(Source records)

BEGIN

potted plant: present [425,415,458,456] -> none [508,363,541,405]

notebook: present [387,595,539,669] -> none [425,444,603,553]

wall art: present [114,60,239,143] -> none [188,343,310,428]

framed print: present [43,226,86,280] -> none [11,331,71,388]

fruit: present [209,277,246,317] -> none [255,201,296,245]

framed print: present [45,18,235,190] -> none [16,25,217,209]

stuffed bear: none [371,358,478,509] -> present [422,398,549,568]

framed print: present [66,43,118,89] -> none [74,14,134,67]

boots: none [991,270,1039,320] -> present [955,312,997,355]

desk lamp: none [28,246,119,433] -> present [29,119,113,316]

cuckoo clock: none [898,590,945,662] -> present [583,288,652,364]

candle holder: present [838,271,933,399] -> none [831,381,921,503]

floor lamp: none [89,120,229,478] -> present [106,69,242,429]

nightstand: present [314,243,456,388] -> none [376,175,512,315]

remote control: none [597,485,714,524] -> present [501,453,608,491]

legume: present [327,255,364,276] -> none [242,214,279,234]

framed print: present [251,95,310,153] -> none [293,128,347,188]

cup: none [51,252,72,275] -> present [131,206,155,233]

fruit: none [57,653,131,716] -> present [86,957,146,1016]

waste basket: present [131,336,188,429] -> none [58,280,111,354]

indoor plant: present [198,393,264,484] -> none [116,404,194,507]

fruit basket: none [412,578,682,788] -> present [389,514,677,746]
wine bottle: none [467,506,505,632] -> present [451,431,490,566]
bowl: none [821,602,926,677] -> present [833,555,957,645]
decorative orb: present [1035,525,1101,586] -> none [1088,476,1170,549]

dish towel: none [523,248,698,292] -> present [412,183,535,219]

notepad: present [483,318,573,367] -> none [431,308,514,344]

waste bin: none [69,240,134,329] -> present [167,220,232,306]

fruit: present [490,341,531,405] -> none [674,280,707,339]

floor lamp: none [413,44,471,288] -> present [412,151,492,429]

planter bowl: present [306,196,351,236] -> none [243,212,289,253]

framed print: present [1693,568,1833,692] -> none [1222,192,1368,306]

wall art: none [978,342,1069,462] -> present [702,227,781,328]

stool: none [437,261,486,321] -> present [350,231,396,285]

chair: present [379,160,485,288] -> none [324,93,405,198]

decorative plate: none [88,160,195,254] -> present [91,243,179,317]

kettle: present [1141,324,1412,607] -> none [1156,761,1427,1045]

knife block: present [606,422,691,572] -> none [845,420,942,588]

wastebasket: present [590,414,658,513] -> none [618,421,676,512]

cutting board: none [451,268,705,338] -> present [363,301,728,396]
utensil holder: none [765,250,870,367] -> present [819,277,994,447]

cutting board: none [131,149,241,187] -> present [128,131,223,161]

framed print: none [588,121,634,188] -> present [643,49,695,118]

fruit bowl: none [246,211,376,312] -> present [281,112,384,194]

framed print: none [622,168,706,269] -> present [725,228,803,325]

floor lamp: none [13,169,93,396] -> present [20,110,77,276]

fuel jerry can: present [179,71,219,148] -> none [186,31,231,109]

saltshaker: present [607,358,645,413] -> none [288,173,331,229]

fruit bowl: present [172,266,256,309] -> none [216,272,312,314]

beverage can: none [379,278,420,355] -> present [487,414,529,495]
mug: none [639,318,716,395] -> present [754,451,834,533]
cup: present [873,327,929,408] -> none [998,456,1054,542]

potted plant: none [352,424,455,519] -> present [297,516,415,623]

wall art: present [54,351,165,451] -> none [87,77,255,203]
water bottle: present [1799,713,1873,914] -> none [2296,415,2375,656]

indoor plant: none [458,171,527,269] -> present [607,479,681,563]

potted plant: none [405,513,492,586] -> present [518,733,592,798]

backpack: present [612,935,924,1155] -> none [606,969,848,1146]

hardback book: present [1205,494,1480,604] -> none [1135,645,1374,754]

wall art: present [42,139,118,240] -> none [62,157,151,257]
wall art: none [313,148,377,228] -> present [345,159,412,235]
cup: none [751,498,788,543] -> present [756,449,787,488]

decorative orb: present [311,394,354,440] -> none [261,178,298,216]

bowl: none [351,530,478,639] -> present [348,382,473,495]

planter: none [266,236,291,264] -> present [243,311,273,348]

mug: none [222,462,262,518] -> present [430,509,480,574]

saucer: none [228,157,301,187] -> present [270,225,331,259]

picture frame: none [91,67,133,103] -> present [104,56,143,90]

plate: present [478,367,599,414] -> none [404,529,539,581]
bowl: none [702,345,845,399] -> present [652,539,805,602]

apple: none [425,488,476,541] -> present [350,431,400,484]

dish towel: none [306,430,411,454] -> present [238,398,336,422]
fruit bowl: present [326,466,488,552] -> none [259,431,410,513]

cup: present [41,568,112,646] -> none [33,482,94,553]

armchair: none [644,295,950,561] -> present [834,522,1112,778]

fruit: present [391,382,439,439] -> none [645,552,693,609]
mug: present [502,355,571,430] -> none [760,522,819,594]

END

> DESCRIPTION OF THE TASK: In the entries above, which lines hold the word "indoor"? Copy them out.

> REPLY TO THE TASK:
indoor plant: present [198,393,264,484] -> none [116,404,194,507]
indoor plant: none [458,171,527,269] -> present [607,479,681,563]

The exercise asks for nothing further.